Much of the book addresses a problem much discussed in environmental philosophy, which is why we should care about what happens in the future, particularly the distant future when we will be long dead. Read’s answer is simply that the future matters to us because we love our children (or if, like Read, we don’t have our own children, we love our nieces and nephews, God-children, etc.). If we value our children then we should value what they most deeply value, which will be their children, and so on down the generations. Thus care for one’s own children equates to care for people in the distant future and, because we don’t know where our descendants will live, for future people all over the world. He argues that because these future people will need a functioning ecosystem to live in, care for our children means care for the whole biosphere:
“There is no ‘us’ versus ‘our environment’; there is only one seamless, beautiful web of Life” (p.78).
As for what needs to be done, Read avoids long lists of policy prescriptions, sticking to the ways of thinking and institutional arrangements we need. The paradox is that we need to both pause - to reflect and reassess everything from a long-term perspective - and to act immediately to respond to the crisis. Adapting the old slogan, ‘think global, act local’ Read suggests we need to ‘think long-term, act now’ (p.94). If we are going to mitigate the collapse of current systems that climate change is likely to bring about we need to see that collapse as already underway – only then will we take the necessary action. Read reiterates the demands of Extinction Rebellion, of which Read has been a national spokesperson, for a Citizens’ Assembly and his proposal (set out in a Green House Report in 2012) for Guardians For Future Generations. Guardians would be a randomly selected group who would be tasked with protecting the interests of future people, with the right to veto proposed legislation and force a review of existing legislation.
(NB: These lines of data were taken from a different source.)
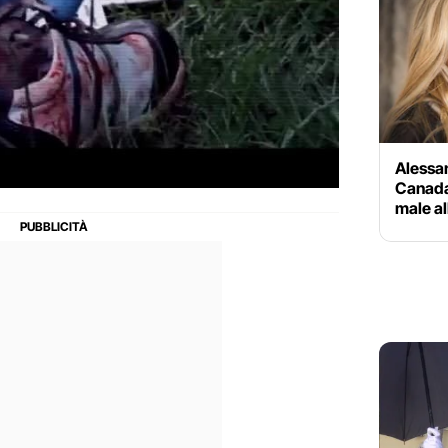
Alessan
Canada
male al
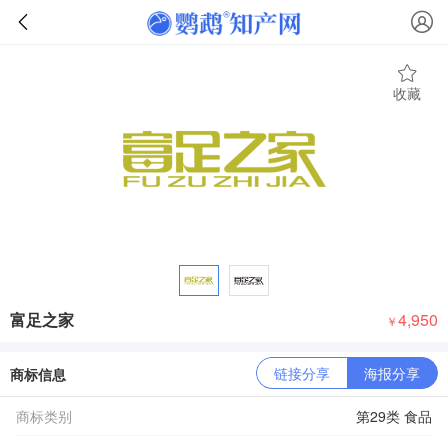
收藏
富足之家
4,950
￥
链接分享
海报分享
商标信息
商标类别
第29类 食品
A thread running through the book is that decisions need to be underpinned by the precautionary principle. This leads to the recognition that uncertainty, for example as to the exact impacts of increasing greenhouse gas concentrations in the atmosphere, is an argument for action, not against it. Asking for clear evidence first, as governments tend to do now, is reckless.
The final chapter is addressed directly to the reader: ‘What are you to do?’. Unlike so many public-facing campaigns on climate change which set out our dire situation then ask people to change their lightbulbs or take shorter showers, Read’s ask is commensurate with the challenge facing us: your money and/or your life. He asks the reader to devote their lives to ‘the cause of Life’, or if not to give their money (by which he does not mean just a monthly standing order). He also emphasises that purely individual responses are insufficient: we need to act collectively, join with others and build community.
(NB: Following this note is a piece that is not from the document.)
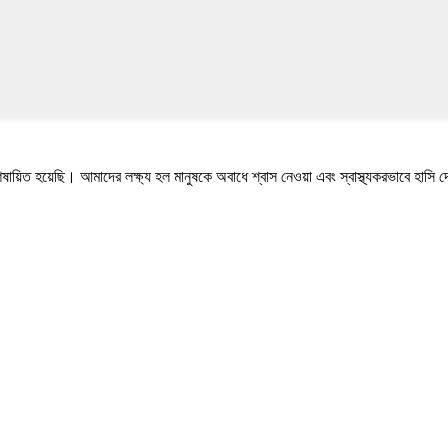
য়িত হয়েছি। আমাদের লক্ষ্য হল মানুষকে অবাধে শ্বাস নেওয়া এবং স্বাস্থ্যকরভাবে হাসি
Read has attempted to provide some ‘felt binding power’ (p.16) to the idea that we must safeguard our environment for future generations, to engage our emotions in what is primarily a rational argument. But the second step in his argument is that loving someone involves loving what they value. Is this really the case? He does caveat this with saying we love what they ‘most deeply’ value, and perhaps it does not seem too controversial a claim when it comes to our children’s children. However, I think he rather overestimates our ability to care for our more distant descendants in the way that we love and care for our children. My love for my son is built on years of getting up in the night to feed or comfort him, hours spent in playgrounds, or in making slow progress on walks, sharing his life as he grows up and, crucially, his dependence on and love for me. Love for a child is love for a real human being, who may surprise or (perhaps frequently) frustrate us, not for an abstract idea of a future person. Intellectually, I can recognise that loving my son means also caring for those who come after him but I can’t say that what I feel about my as yet unborn descendants, if there are any, has anything remotely like the same emotional force.
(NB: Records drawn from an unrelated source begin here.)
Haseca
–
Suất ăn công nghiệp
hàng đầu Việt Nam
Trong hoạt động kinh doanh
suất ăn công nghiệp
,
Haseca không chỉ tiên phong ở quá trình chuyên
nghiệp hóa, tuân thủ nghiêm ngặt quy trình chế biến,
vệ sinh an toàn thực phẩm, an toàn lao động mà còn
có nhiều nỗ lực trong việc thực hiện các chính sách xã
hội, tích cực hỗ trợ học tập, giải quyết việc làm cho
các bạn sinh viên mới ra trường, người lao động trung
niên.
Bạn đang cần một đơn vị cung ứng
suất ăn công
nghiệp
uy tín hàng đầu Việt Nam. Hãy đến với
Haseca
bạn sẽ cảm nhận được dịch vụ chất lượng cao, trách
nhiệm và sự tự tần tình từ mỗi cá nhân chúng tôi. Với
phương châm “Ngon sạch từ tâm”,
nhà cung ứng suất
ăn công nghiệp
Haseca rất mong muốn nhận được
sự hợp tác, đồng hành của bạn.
At several points I wondered whether Read really needs to make the future generations argument. Climate change is going to have sufficient impact during the lifetimes of all those who are young now that caring just for them, who are already here, provides sufficient reason for us to act. Bringing in more distant future generations is perhaps more necessary when we think about the issue of nuclear waste, which Read discusses. This will be hazardous for hundreds of years, but in the shorter horizon of the lives of our children perhaps it seems feasible that we will be able to keep it safe and for many (though not for me) the advantages of the energy it provides outweighs the risks.
For me I don’t really see any need to argue that we should care about the environment because we care about future generations – I care about the continuation of the world we live in, with all its beauty and wonderful diversity of life anyway. So perhaps this book is not really addressed to me. If it is addressed to those less engaged in the environment movement my quibble is in some of the language Read uses which presupposes a knowledge of debates and literature which he should not expect his readers to have. In particular Read uses the term ‘white swan’, referring to work by Nassim Taleb and by Read himself, a white swan event being a predictable one, in contrast to ‘black swan’ things that can’t be predicted from what has gone before, but this is never explained. Putting this quibble aside the book is, as Read says, an essay – a try – at transforming the way we think and what we do so as to get ourselves out of our current situation. I hope it has at least some measure of success.